Your organization's onboarding plan and processes play a critical role in employee retention. As CHROs put an increased focus on recruitment and retention efforts in 2016, renewed attention on the first days of an employee's tenure could be a high-return tactic. The Society for Human Resources Management (SHRM) highlights a strong connection between an employee's first days at an organization and the length of their tenure, citing some 33 percent of new hires who quit their jobs within six months, most commonly citing a lack of clear guidelines, ineffective training and poor peer relationships as reasons for leaving. In contrast, employees onboarded in a structured manner are 58 percent more likely to be with the same employer after three years.

HR leaders know that an employee's initial 90 days are critical to team integration and a productive career within an organization. However, as it becomes increasingly apparent that onboarding is critical, the first week could be the most essential way to make-or-break a new hire's experience. By looking beyond the basics, which Forbes defines as "company policies, facility tours and department introductions," organization's can use an employee's first week for superior integration.

So why is the first week so critical, and how can CHROs build onboarding processes that look nothing like the "snore-ientations" of yesterday?

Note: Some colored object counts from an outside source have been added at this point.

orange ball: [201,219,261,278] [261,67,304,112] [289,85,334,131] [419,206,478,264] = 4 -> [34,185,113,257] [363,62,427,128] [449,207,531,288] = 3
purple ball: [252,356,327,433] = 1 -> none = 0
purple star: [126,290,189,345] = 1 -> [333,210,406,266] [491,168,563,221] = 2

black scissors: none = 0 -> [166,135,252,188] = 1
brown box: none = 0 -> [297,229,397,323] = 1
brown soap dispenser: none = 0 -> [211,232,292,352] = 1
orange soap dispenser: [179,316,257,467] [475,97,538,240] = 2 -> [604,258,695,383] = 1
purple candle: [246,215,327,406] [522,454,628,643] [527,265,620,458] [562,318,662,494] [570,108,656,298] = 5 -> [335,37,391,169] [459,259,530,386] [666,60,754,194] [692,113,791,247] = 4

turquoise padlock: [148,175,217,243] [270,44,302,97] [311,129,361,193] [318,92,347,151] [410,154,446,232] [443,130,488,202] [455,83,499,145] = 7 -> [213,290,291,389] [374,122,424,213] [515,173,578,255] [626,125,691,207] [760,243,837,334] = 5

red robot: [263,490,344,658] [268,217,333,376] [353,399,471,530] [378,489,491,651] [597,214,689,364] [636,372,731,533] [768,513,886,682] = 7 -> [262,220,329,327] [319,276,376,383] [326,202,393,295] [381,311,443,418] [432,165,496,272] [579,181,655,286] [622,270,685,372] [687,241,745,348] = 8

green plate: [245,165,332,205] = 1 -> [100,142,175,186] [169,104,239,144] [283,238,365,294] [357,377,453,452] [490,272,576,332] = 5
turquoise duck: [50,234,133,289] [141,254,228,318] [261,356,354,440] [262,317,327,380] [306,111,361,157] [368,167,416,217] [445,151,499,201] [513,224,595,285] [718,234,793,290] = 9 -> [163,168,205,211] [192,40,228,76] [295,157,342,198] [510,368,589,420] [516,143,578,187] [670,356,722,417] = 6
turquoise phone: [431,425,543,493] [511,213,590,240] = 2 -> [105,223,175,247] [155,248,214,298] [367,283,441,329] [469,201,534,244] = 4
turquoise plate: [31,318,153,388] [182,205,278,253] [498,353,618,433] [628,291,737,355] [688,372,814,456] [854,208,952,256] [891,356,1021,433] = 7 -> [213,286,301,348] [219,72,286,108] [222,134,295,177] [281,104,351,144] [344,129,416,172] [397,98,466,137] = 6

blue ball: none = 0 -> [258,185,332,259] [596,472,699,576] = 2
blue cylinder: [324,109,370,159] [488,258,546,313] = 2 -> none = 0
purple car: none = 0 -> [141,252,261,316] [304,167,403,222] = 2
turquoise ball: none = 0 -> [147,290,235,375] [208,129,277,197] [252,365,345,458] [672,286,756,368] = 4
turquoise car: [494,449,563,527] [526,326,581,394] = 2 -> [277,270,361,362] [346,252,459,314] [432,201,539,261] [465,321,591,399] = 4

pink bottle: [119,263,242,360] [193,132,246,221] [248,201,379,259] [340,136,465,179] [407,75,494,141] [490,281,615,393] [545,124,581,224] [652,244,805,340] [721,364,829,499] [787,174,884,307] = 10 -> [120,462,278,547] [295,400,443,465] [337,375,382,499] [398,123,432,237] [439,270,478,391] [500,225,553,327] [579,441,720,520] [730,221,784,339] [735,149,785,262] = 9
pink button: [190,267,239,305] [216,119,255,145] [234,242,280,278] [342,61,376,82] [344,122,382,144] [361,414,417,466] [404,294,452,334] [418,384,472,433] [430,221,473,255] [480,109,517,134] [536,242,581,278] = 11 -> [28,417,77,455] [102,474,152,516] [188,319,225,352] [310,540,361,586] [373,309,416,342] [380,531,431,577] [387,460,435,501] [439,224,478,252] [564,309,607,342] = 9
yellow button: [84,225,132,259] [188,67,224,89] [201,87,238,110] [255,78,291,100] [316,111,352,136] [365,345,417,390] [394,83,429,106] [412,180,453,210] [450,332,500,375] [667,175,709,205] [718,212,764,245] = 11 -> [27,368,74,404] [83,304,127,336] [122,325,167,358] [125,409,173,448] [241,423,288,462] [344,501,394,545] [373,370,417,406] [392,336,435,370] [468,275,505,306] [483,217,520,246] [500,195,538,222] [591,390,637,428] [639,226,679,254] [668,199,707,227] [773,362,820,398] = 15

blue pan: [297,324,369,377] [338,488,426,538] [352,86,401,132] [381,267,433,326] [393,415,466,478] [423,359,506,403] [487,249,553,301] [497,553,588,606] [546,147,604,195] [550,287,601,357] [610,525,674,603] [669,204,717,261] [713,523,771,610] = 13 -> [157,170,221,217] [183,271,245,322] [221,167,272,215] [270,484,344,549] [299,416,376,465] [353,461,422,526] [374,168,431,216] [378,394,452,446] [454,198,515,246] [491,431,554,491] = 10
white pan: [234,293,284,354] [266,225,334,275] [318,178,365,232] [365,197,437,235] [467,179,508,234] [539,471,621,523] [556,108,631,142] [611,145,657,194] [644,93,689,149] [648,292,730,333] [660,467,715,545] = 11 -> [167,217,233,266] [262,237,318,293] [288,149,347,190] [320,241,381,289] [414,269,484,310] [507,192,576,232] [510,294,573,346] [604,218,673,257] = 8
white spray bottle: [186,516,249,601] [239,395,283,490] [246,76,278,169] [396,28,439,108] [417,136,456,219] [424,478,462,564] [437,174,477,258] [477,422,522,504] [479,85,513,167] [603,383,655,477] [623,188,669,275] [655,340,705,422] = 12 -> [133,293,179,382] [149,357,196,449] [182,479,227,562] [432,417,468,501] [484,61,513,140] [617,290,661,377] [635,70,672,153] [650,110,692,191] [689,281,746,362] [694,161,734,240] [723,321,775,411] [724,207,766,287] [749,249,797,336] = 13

Here's what you need to know:

Why the First Week Really Matters

There's simply no question that recruitment efforts are expensive. According to SHRM, enterprise organizations can expect to have a "cost-per hire of $4,285." Therefore, the strong correlation between quality of orientation and training and length of employee tenure indicates that investing in an employee's first week could save thousands in annual recruitment costs.

The first week of employment is the critical assessment period for new employees. Although an employee may have a perception of your culture and brand prior to accepting a job offer, those concepts are solidified as they're onboarded. At most organizations, careful reputation management in the days following a sale or customer service interaction are automatic. By working closely with your employees in the first week, organizations can provide similar follow-up support to ensure positive associations are formed.

What Defines an Effective Onboarding Plan?

The most effective organizations focus their efforts on "human needs and outcomes," according to ADP. They recommend paying particular attention to the "3 Cs, which "lead to increased productivity for recent hires" and faster assimilation:

  • Comfort
  • Connection
  • Culture

Orientation and new hire education programs that lack balance can result in a lack of position-related knowledge, poor cultural integration, weak peer relationships or other pitfalls. By providing employees with the knowledge, relationships and sense of belonging necessary to succeed, organizations should facilitate the best results.

Periodic Assessment

PriceWaterhouseCoopers also recommends that organizations create benchmarks around outcomes, which can be measured in the weeks and months after an employee is onboarded. Using a combination of user-reported data, managerial assessment and productivity data, HR leaders can measure success and evaluate whether employees are meeting their position description, working effectively within a team structure and complying with regulatory requirements.

Effectively planning for new hires' first weeks may yield a near-automatic competitive advantage. According to Forbes, some 35 percent of organizations spend no money on integrating and educating new employees. In order to reduce employee churn and recruitment costs, developing a well-balanced approach to creating and measuring an employee's first week, and beyond, could significantly improve results.